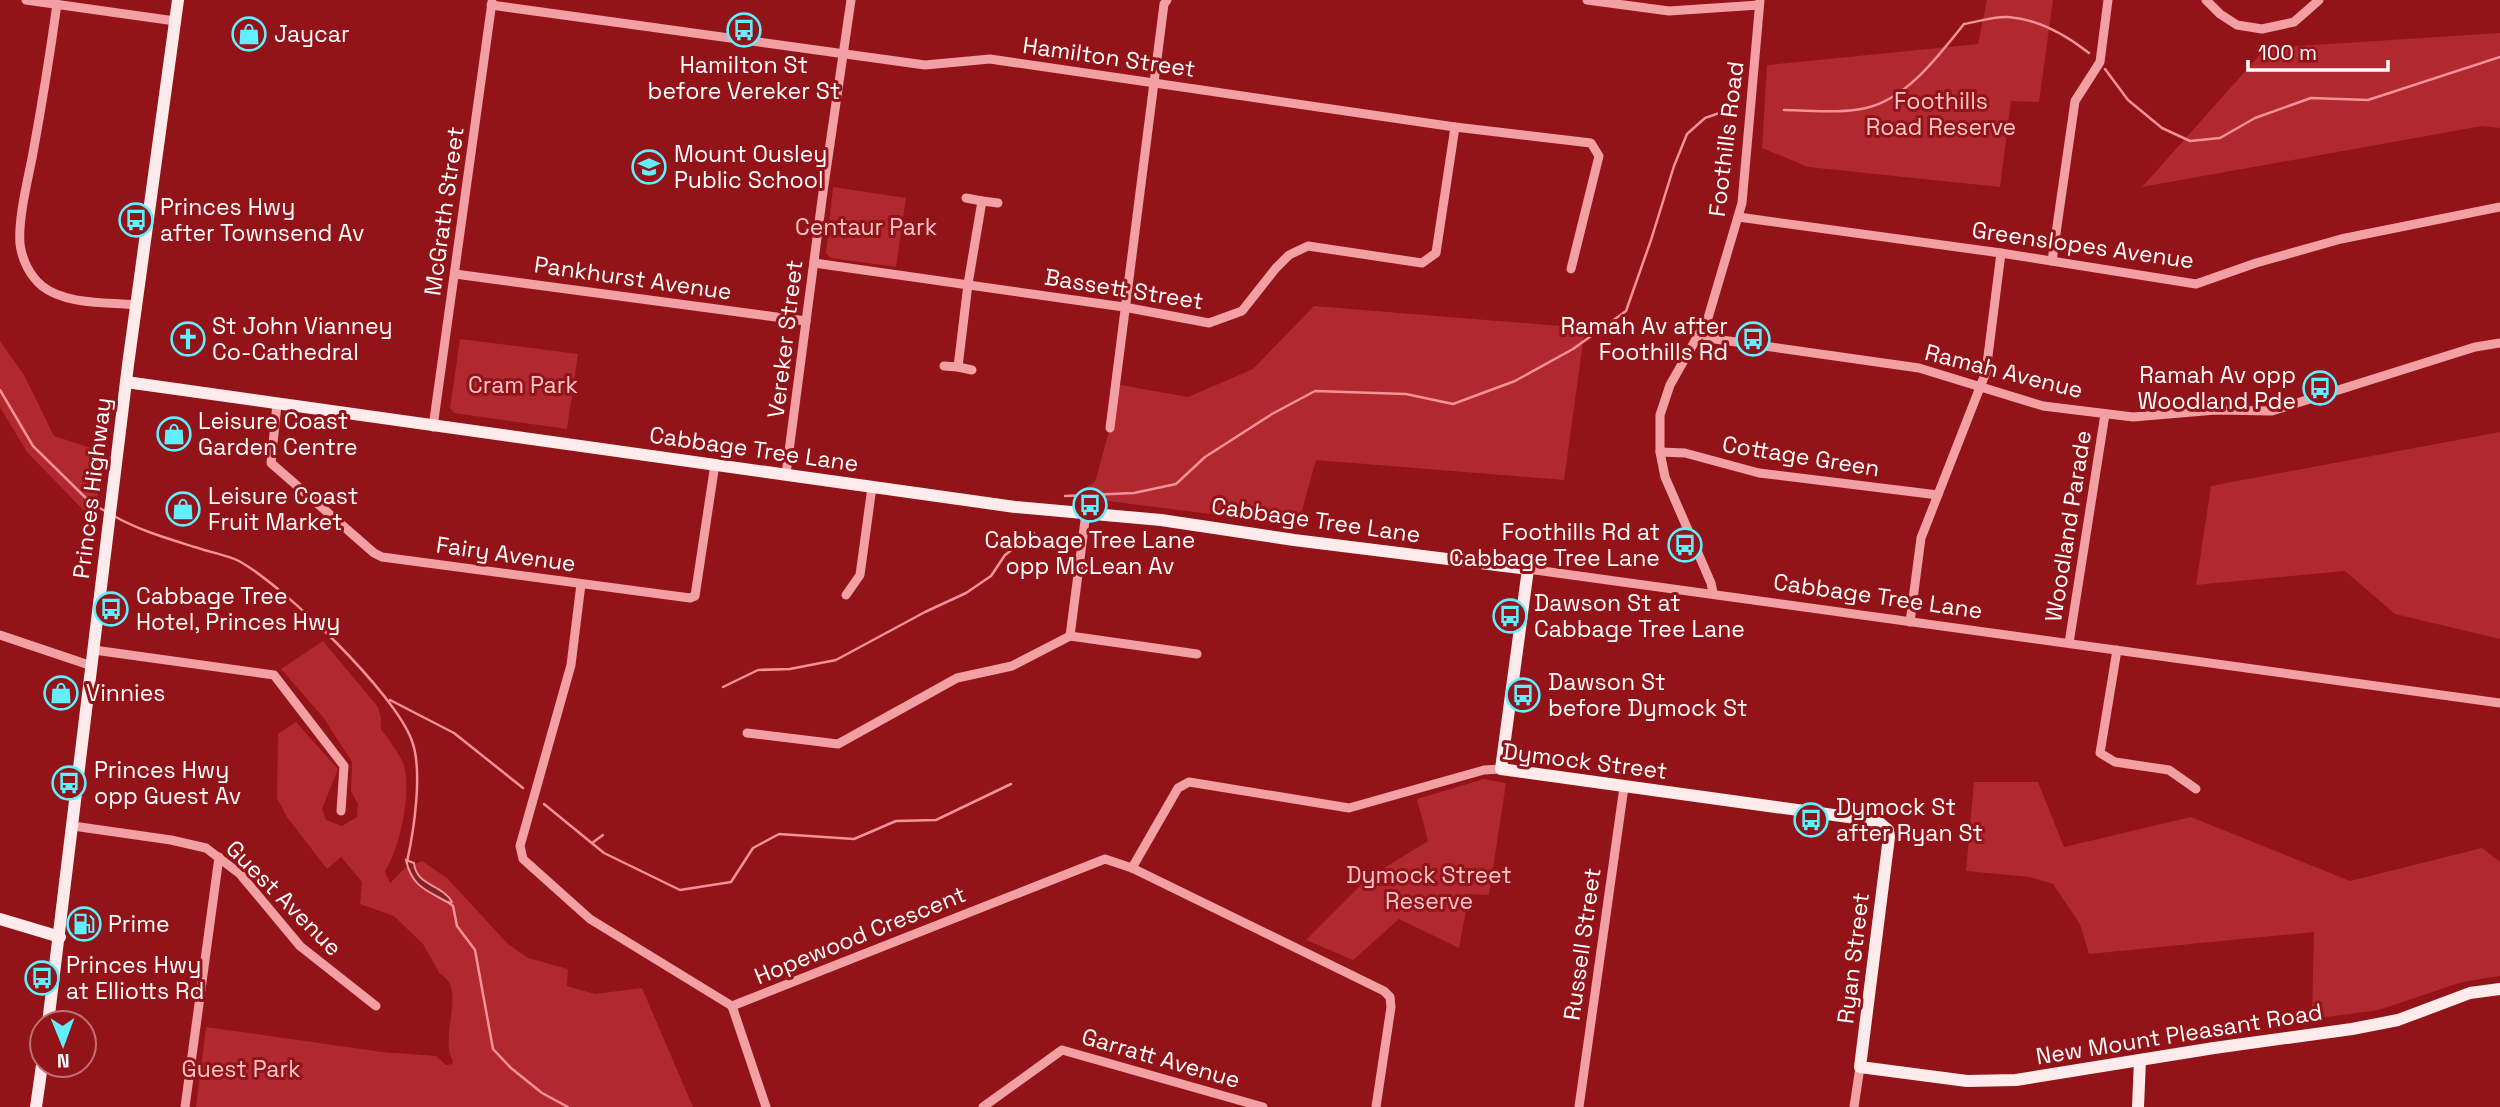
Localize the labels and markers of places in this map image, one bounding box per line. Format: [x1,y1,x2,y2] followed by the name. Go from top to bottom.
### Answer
[725,11,763,49] bus stop icon: Hamilton St before Vereker St
[230,15,268,53] shop icon: Jaycar
[274,19,350,49] place label: Jaycar
[648,50,840,106] place label: Hamilton St before Vereker St
[674,139,827,195] place label: Mount Ousley Public School
[630,148,668,186] school or university icon: Mount Ousley Public School
[160,192,365,248] place label: Princes Hwy after Townsend Av
[117,201,155,239] bus stop icon: Princes Hwy after Townsend Av
[212,311,393,367] place label: St John Vianney Co-Cathedral
[1560,311,1728,367] place label: Ramah Av after Foothills Rd
[169,320,207,358] church icon: St John Vianney Co-Cathedral
[1734,320,1772,358] bus stop icon: Ramah Av after Foothills Rd
[2137,360,2296,416] place label: Ramah Av opp Woodland Pde
[2301,369,2339,407] bus stop icon: Ramah Av opp Woodland Pde
[198,406,358,462] place label: Leisure Coast Garden Centre
[155,415,193,453] shop icon: Leisure Coast Garden Centre
[208,481,358,537] place label: Leisure Coast Fruit Market
[1071,486,1109,524] bus stop icon: Cabbage Tree Lane opp McLean Av
[164,490,202,528] shop icon: Leisure Coast Fruit Market
[1449,517,1660,573] place label: Foothills Rd at Cabbage Tree Lane
[985,525,1195,581] place label: Cabbage Tree Lane opp McLean Av
[1666,526,1704,564] bus stop icon: Foothills Rd at Cabbage Tree Lane
[136,581,340,637] place label: Cabbage Tree Hotel, Princes Hwy
[1534,588,1745,644] place label: Dawson St at Cabbage Tree Lane
[92,590,130,628] bus stop icon: Cabbage Tree Hotel, Princes Hwy
[1491,597,1529,635] bus stop icon: Dawson St at Cabbage Tree Lane
[1548,667,1748,723] place label: Dawson St before Dymock St
[42,674,80,712] shop icon: Vinnies
[1504,676,1542,714] bus stop icon: Dawson St before Dymock St
[86,678,165,708] place label: Vinnies
[94,755,241,811] place label: Princes Hwy opp Guest Av
[50,764,88,802] bus stop icon: Princes Hwy opp Guest Av
[1836,792,1983,848] place label: Dymock St after Ryan St
[1792,801,1830,839] bus stop icon: Dymock St after Ryan St
[65,905,103,943] fuel station icon: Prime
[108,909,170,939] place label: Prime
[66,950,204,1006] place label: Princes Hwy at Elliotts Rd
[23,959,61,997] bus stop icon: Princes Hwy at Elliotts Rd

#### [WHAT YOU NEED TO DO]
Could you copy every line from the records that has "Mount" in it?

#### [SOLUTION FOR THIS PROBLEM]
[674,139,827,195] place label: Mount Ousley Public School
[630,148,668,186] school or university icon: Mount Ousley Public School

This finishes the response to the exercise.